• U.S.

CRIME: Spectator

2 minute read
TIME

Last month the Press chuckled when Alphonse (“Scarface Al”) Capone went to a charity baseball game in Chicago, sat in a front box, shook hands with the players, had his picture taken. For in another front box was sitting Chief Investigator Pat Roche, who had said he was looking for Gangster Capone for a fortnight but could not find him (TIME. Sept. 7).

Last week Gangster Capone, with a bodyguard of eight including “Machine Gun” Jack McGurn, attended the Northwestern-Nebraska football game at Evanston, Ill. This time the players did not greet him. And when the spectators learned of Capone’s presence among them they raised a storm of angry booing. “I came to see the game,” said Gangster Capone. “I’m going to stick it out.”

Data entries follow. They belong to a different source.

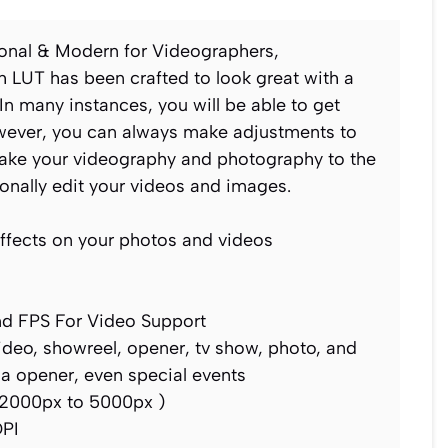
ional & Modern for Videographers,
 LUT has been crafted to look great with a
In many instances, you will be able to get
However, you can always make adjustments to
 Take your videography and photography to the
ionally edit your videos and images.
ffects on your photos and videos
nd FPS For Video Support
video, showreel, opener, tv show, photo, and
ia opener, even special events
2000px to 5000px )
DPI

Northwestern’s President Walter Dill Scott asked Chief William O. Freeman of the Evanston police to evict Gangster Capone & party.* Chief Freeman said they had tickets, were committing no offense. He did not see how it could be done. The student booing continued, however, and at the end of the third quarter Capone & henchmen left. A crowd of 400 followed him out. A band of Boy Scouts gamboled about him shouting: “Yea, Al!”

* Fortnight ago, Col. Robert Isham Randolph, president of the Chicago Association of Commerce, told Northwestern students: “I could have any man I designated killed for $200 or $300. I could have President Scott put on the spot but it would cost a few hundred dollars extra.” (TniE, Oct. 5.)